Стас на секунду замер. Я видела, как раздалась вширь его спина. Вдохнул. Вдохнул, чтобы промолчать и подчиниться. Чтобы проглотить горькую правду о себе. Он исполнительный холуй Хозяина. Оружие в руках палача. Бездушная машина для запугивания и убийств. И больше никто. Шумно выдохнул и уже более быстрым шагом двинулся дальше. Насколько это возможно по — дальше от меня.
Те же мрачные коридоры… Та же комната… Он целует меня. Стаскивает пальто, бросая на кресло. Снимает платье. Почти рвёт тоненькие кружевные трусики. Его руки ласкают настойчиво, резко. Хватают, сжимают. Губы, громко смакуя, бегут вниз по шее к груди и, остановившись там, по очереди обхватывают соски, глубоко втягивая их в рот. И, когда уже больше не в силах сдерживать себя, Хозяин толкает меня на кровать. Хватит наигрался! Пора взять то, что теперь принадлежит ему. Только ему одному! Расстёгивая ширинку на мгновение замер и, пробежав по моему телу замутнённым желанием взглядом, скалой навис надо мной, быстро подминая меня под себя. Он так спешил, так хотел по-быстрее войти в меня, что когда его член резким толчком проник внутрь с его губ сорвался стон облегчения. Замешкавшись всего на это мгновение, Хозяин продолжил с неистовой скоростью. Его движения были дикими, требовательными, жестокими. Он словно обезумел, наслаждаясь абсолютной властью над моим телом.
Впервые я ничего не чувствовала. Нет, его грубые движения во мне, горячие руки на бёдрах, влажные губы на шее — это всё ощущало моё тело, но вот удовольствия, наслаждения от этих ласк не было. Я словно смотрела на себя со стороны, как на низкосортный эротический фильм. И он мне не нравился. Хотелось зареветь от отчаянья. Я даже себя не продаю. Я просто ему принадлежу. Я трофей, который он получил нечестным путём. Знаю, что не честным. Даже уверенна на сто процентов, что исход боя Тима с Крушителем был задолго предрешён. Не даром же довольная ухмылка ни на минуту не сходила с лица Хозяина. Я не назвала своей цены в прошлый раз, так он нашел способ получить меня по законам за гранью всего человеческого. Долг. Пари. Трофей. Так много названий, а суть одна — бесправная вещь.

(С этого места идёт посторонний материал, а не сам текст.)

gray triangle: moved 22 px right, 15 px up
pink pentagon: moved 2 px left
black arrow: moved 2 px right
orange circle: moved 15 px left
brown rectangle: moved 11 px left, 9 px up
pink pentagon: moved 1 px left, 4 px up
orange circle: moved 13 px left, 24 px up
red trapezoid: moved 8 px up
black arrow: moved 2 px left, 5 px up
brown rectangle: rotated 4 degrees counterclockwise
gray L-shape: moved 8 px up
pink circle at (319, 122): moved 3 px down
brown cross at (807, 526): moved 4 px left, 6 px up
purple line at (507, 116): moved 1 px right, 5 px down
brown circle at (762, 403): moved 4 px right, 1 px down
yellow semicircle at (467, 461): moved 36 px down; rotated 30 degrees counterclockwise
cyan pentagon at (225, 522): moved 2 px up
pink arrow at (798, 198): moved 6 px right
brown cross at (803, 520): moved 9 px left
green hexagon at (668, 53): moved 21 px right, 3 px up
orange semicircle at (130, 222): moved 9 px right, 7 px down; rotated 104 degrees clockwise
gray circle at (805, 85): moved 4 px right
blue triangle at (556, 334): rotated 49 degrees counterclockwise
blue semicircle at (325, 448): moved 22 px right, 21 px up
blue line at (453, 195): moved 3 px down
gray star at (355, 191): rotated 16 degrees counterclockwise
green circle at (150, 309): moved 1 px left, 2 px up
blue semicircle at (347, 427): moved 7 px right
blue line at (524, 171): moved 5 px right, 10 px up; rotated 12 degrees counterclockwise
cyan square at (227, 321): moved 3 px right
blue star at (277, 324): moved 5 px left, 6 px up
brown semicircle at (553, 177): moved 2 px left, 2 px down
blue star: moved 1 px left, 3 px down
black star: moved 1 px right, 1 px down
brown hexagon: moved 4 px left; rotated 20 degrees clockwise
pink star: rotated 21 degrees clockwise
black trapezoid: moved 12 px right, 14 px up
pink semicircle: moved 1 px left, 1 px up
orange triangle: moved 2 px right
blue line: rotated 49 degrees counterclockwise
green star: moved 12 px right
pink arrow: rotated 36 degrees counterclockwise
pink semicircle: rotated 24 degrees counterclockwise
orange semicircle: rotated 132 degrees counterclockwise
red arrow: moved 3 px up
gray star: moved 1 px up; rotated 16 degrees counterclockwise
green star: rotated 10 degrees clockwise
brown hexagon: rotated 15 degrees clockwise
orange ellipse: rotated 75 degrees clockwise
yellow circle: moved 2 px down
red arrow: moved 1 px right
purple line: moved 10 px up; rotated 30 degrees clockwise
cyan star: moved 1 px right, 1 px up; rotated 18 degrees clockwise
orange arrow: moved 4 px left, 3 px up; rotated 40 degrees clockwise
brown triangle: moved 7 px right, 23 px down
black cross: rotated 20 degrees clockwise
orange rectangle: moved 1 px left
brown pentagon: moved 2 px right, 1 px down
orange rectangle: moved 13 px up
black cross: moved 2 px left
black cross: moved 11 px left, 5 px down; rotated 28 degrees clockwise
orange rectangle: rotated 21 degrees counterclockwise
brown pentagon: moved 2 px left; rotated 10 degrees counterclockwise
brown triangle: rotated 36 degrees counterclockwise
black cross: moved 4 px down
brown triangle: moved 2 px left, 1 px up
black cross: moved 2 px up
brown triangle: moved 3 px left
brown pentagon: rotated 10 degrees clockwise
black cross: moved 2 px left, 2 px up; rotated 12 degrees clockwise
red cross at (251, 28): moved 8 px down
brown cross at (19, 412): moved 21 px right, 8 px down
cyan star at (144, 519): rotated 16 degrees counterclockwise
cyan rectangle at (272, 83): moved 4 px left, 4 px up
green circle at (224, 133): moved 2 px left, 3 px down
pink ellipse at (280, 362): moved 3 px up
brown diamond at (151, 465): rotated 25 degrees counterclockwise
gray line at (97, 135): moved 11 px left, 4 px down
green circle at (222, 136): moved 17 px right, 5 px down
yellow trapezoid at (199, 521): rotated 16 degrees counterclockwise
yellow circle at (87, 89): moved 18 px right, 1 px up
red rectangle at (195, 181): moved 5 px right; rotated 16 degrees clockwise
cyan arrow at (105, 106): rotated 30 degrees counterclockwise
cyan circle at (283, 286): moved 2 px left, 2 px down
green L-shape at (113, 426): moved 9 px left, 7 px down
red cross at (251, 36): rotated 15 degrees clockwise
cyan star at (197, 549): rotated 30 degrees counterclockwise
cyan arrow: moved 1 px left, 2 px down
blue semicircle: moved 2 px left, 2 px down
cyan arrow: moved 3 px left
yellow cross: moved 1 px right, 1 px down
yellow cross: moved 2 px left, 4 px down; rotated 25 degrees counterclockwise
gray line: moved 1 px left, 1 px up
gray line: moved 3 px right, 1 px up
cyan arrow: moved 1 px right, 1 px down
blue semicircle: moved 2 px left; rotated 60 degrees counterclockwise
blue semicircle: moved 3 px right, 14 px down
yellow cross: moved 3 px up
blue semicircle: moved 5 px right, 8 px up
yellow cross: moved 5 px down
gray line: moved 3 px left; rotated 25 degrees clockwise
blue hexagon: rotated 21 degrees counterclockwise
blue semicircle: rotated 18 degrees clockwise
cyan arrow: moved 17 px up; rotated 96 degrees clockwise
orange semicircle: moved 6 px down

Хотела плакать, но сдерживала себя, чтобы не доставлять ему ещё большего удовольствия упиваться своей властью. И всё же глаза защипали, а по щеке скатилась предательская слеза. Я резко повернула голову, чтобы он не заметил растущую во мне опустошенность. Но пока Хозяин пробивался к вершине своего экстаза, печаль в моих глазах его не трогал.
Наконец-то Дмитрий Анатольевич кончил и, скатившись на бок, достал из прикроватной тумбочки пачку сигарет. Его не слишком довольный взгляд, едва касаясь, пробежал по мне.
— Что не так? — спросил он и, чиркнув зажигалкой, подкурил.
Странный вопрос. Наверное, всё ни так. Ни так его ревность. Ни так его расправа над соперником. Ни так я на кону для победителя. Ни так абсолютно всё. Но, похоже, Хозяин этого совсем не понимал. Ему даже в голову не приходила мысль, что всё это неправильно. Это жестоко и отвратительно, а ещё таким я его больше не хочу.
— Тебе нужно было тело? Вот пользуйся, но не жди, что я буду изображать радость, — отрешённо сказала я, даже не посмотрев на лежащего рядом Хозяина.
— А раньше изображала, — с упрёком, а, может, даже с обидой бросил он и выдохнул клуб дыма. — И даже очень убедительно.
— Может, я была единственная, кто был с тобой честен? Ты не думал об этом, Дима?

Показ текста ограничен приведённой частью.